A seasoned operating partner can be the difference in hotel financing
David Smith Ruger, manager of development, Aimbridge Hospitality
As published in Scotsman Guide's Commercial Edition, September 2011.
Hotels are arguably the most complicated piece of commercial real estate to operate because of the nature of the business. Working with hotel and lodging deals can be just as complex. Daily operations are important to the valuation of hotels, so commercial mortgage brokers should know how the experience and expertise of a property’s operating partner can affect financing. Knowing what to look for in operating partners and how they affect a property’s value can help brokers advise clients as they proceed with lodging deals.
A seasoned operating partner is a key component to any business’ success; this is especially true in lodging. Hotel operators have the daunting task of managing leases that renew daily, all of which are negotiated at varying price points. Many external factors can also impact a hotel’s overall performance, including the overall economy, destination type, location within the destination, price point, positive and negative press, and fuel prices. An experienced management company will have the knowledge and expertise to navigate through these obstacles, creating value in good times and retaining it in bad times.

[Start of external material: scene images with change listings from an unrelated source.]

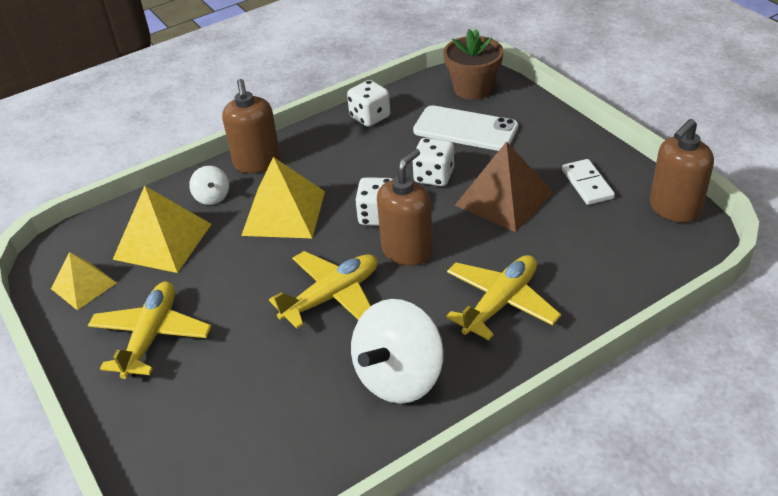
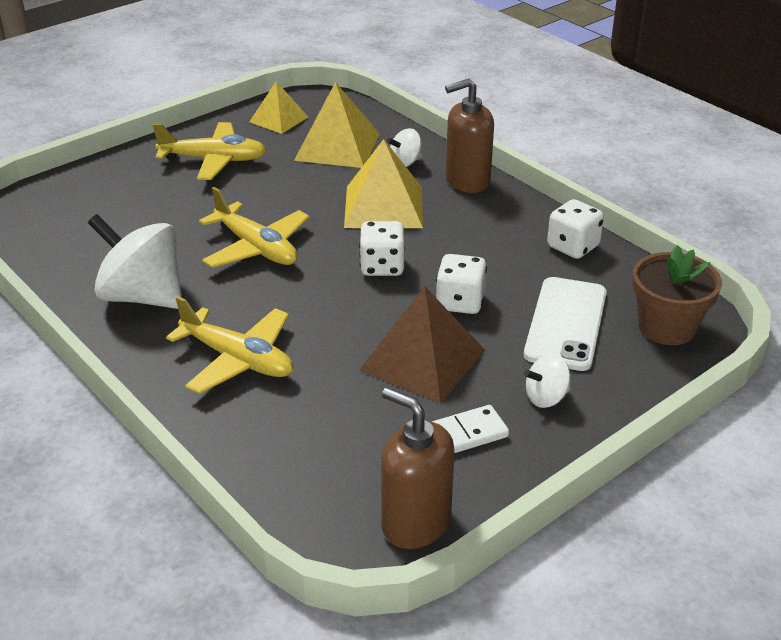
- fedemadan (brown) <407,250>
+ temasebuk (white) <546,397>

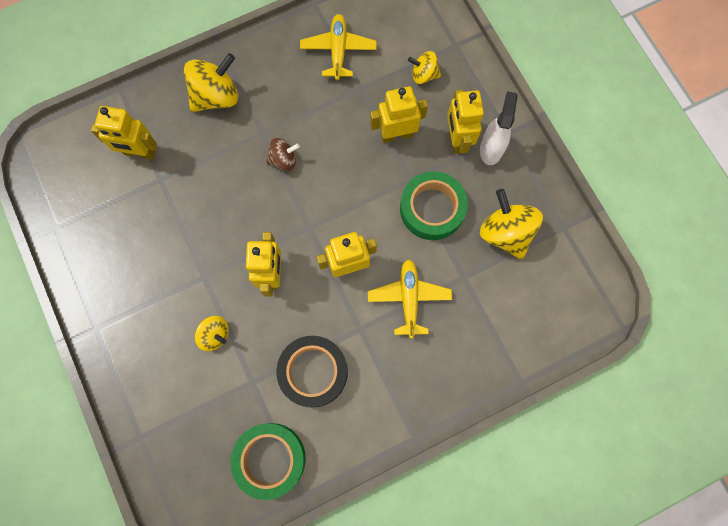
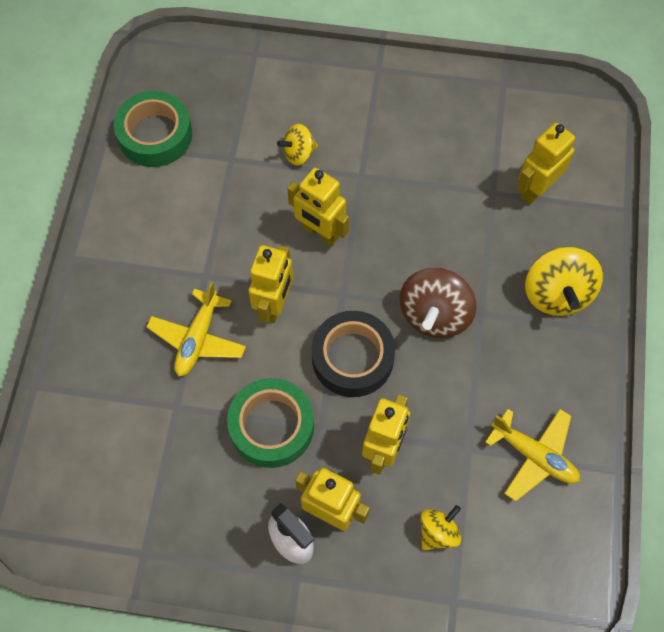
~ temasebuk (brown) <283,160> = <434,315> x1.74
- temasebuk (yellow) <505,232>
~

When choosing an operating partner, there are many attributes owners should seek. Three of the most important are:
-
Co-investments or management fees: Operating partners can either be co-investors in the property or receive management fees. Co-investment creates a platform for a mutual alignment of interests. With an investment, operators are not only incentivized to maximize top-line revenues but also to contain expenses. Lower expenses means more is brought to the bottom line, and net operating income (NOI) is the most important factor in determining a property’s value. Many hotel owners prefer no co-investment or are prohibited from receiving an investment from their operating partner, however. In these cases, an owner and manager can be creative when structuring management fees. In many cases, owners opt to pay a market-base management fee (usually 3 percent) with a strong incentive management fee.
-
Past experience and future strategy: When comparing management companies for a potential contract, owners should analyze the manager’s current portfolio and review their experience operating similar assets. Key pieces of information to review include: operating margins, market penetration and overall profitability. Owners also should probe potential operators on their sales and revenue-management approach. For example, an owner might ask, “What is your strategy for revenue growth and increasing market share?” or “Do you centralize your accounting and/or revenue-management departments?” It is important to understand how they plan to operate the asset to maximize the investment. Centralizing certain functions like accounting and/or revenue management decreases overhead expenses at the property level. Accounting and revenue management can cost $5,000 a month, while an accounting and revenue-management department on the property can cost $12,000 a month for just salaries and benefits. By investigating these issues, owners can weed out weaker candidates.
-
Relationships: Maintaining positive relationships is essential for management companies. A good management company will have symbiotic relationships with the major hotel companies representing the brands in their portfolio. A solid relationship with brands can play a crucial role in many ways, including negotiating fees and property-improvement projects. Another area to research is the operator’s relationships with other owners. Advise your owner clients to ask prospective management companies for references.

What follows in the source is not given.